Embora poucas mulheres pudessem igualar este nível de luxo, o apreço de Lolia Paulina pelas pérolas estava muito generalizado na Roma imperial. A sua utilização como adorno e símbolo de estatuto alimentou um intenso comércio com as regiões produtoras, situadas principalmente no Oriente. A sua origem manifestava-se no nome que lhes era dado em latim“margarita”que, através do grego, derivava do último termo do sânscrito mangara,“ramalhete de flores”.

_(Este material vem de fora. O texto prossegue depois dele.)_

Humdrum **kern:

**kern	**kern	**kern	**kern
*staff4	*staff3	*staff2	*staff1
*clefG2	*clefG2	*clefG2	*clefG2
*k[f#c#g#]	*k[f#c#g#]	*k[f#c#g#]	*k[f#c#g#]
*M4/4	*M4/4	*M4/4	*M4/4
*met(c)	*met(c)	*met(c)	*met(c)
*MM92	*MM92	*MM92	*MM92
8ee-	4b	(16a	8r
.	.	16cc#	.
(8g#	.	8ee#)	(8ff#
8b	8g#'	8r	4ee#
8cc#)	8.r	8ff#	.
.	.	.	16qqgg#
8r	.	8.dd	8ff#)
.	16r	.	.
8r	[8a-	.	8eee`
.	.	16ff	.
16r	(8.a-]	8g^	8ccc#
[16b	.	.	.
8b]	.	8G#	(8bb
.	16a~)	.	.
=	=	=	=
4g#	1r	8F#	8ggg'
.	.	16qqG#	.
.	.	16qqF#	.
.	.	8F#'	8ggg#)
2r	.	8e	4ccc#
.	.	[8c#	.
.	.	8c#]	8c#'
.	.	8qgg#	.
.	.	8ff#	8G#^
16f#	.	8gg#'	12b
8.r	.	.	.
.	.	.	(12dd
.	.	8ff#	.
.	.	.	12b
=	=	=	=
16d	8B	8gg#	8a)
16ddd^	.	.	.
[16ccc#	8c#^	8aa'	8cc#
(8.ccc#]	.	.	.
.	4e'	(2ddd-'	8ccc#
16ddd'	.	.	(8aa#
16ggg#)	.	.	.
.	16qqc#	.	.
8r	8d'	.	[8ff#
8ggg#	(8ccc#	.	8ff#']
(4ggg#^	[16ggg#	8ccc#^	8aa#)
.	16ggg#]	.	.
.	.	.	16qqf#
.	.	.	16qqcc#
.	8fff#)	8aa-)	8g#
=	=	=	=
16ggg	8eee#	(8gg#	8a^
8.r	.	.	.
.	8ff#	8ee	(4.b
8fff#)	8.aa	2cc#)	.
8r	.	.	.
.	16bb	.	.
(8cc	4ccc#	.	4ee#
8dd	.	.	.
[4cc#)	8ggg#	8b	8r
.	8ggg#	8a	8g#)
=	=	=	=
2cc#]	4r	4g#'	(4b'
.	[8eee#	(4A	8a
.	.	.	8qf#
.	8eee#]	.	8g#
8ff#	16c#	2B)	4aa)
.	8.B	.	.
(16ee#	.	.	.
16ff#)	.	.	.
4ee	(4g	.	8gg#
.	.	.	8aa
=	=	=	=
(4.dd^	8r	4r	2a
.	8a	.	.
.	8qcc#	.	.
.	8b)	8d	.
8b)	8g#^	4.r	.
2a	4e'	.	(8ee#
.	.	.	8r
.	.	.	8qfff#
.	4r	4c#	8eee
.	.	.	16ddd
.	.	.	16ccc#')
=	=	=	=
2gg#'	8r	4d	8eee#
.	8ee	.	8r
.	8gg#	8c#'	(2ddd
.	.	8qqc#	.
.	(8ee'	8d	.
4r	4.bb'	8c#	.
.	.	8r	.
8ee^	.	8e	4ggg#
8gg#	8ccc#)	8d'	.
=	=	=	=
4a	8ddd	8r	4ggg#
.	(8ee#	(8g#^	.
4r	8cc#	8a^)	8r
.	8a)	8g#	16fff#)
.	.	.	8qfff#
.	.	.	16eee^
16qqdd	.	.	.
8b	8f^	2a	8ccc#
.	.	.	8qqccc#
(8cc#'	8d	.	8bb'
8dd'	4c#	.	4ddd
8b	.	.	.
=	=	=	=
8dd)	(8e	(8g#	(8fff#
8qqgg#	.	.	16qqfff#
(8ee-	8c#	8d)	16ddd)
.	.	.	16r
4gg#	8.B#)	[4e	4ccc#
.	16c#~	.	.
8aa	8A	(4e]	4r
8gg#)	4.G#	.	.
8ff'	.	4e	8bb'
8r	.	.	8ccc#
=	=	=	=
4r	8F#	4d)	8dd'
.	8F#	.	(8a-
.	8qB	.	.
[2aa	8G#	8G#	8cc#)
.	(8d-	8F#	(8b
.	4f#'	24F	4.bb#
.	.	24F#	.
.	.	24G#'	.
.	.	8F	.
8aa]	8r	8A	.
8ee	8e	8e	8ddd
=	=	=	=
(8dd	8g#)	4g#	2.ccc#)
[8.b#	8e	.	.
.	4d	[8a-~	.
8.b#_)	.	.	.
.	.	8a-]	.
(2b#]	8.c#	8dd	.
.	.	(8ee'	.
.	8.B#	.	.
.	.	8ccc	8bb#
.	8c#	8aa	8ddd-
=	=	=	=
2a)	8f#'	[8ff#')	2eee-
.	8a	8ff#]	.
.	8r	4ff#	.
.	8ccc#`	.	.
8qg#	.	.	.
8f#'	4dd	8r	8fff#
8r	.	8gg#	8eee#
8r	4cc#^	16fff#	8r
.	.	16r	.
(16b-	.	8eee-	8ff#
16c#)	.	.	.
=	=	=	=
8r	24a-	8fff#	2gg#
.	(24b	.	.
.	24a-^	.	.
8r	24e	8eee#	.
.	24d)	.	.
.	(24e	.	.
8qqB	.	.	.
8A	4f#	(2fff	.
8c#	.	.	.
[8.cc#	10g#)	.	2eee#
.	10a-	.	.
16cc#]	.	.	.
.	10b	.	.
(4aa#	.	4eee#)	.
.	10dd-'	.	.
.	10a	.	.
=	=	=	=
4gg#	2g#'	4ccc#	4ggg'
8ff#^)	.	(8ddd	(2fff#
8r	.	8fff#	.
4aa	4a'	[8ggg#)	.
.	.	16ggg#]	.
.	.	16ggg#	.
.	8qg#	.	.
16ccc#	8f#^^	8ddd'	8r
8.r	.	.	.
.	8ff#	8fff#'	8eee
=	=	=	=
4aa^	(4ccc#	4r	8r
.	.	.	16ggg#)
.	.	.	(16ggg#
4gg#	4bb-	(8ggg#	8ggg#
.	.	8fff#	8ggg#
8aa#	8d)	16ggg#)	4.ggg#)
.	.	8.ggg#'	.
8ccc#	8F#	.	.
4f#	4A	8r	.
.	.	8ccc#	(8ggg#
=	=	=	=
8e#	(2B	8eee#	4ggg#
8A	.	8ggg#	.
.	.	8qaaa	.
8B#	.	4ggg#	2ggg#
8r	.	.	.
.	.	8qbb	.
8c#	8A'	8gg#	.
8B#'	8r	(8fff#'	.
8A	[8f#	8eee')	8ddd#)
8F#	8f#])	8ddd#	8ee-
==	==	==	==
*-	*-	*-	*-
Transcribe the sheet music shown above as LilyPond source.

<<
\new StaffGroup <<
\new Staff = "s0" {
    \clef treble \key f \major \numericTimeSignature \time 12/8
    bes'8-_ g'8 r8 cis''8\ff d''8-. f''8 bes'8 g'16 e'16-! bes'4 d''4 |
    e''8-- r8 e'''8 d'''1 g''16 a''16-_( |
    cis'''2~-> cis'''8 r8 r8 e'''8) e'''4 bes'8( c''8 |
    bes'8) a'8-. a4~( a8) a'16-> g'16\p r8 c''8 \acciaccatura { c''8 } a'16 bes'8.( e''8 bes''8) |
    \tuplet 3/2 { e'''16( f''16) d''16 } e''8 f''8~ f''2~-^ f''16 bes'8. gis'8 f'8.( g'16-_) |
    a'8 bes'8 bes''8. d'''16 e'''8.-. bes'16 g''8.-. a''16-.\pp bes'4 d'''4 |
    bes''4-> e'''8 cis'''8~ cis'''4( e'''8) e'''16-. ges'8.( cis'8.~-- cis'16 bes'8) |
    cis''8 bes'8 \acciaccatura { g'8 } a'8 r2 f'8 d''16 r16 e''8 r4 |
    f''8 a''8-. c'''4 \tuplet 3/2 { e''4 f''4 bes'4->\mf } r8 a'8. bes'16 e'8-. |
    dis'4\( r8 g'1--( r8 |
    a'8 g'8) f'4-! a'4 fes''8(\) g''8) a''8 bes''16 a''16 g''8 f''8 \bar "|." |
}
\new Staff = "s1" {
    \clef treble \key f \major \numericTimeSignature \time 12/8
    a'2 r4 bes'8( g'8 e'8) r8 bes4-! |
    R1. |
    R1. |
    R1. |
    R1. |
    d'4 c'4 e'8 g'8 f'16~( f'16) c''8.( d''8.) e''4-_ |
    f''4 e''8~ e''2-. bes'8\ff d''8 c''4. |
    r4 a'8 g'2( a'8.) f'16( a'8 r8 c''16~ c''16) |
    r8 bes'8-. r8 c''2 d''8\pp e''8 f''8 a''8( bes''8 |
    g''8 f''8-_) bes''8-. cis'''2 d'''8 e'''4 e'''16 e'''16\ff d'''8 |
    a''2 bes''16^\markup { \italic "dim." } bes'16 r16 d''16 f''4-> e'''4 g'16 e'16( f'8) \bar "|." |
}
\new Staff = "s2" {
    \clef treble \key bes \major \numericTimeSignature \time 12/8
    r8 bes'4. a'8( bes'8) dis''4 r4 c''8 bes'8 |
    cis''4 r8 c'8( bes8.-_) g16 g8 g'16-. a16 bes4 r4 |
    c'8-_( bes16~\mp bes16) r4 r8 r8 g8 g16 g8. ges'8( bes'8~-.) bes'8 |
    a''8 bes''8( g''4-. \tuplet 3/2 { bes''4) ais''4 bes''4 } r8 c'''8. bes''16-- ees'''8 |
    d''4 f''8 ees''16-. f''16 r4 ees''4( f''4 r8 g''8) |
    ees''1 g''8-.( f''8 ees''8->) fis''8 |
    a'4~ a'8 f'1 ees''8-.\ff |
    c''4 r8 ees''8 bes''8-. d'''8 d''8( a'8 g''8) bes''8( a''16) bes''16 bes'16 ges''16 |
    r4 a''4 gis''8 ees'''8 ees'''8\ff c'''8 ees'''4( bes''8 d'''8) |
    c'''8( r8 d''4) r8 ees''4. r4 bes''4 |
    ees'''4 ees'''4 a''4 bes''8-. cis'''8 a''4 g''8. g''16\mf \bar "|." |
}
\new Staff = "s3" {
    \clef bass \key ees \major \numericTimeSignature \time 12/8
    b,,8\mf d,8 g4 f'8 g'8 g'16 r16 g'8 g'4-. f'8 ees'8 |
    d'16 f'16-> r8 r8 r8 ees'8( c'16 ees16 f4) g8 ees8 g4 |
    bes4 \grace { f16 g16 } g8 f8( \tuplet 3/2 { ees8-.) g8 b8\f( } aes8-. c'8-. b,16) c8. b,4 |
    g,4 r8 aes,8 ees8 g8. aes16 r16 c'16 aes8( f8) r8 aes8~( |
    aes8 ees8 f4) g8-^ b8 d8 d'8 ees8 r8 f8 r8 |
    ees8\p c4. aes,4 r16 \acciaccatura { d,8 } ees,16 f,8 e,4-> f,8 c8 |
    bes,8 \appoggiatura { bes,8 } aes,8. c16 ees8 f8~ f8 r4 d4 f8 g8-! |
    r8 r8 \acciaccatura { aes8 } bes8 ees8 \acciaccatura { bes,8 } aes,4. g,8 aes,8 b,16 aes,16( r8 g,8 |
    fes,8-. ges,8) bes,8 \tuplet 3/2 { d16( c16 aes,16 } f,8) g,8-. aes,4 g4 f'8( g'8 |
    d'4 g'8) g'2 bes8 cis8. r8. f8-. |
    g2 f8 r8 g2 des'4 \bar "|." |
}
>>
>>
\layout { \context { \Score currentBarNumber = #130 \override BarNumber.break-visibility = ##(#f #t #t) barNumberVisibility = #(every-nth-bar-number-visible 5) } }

Na Antiguidade, eram conhecidas quatro regiões produtoras de pérolas: o mar Vermelho, o golfo Pérsico, a Índia e Ceilão [hoje, Sri Lanka], às quais se somavam algumas regiões da China. A Roma chegavam pérolas de diversas qualidades, tamanhos e cores. As mais apreciadas eram as do mar Vermelho e do golfo Pérsico pela sua qualidade e brilho. Menos valorizadas eram as pérolas do mar Negro, pequenas e com tom avermelhado, e as de Acarnânia, na Grécia, com muitas imperfeições, grandes e brancas como mármore.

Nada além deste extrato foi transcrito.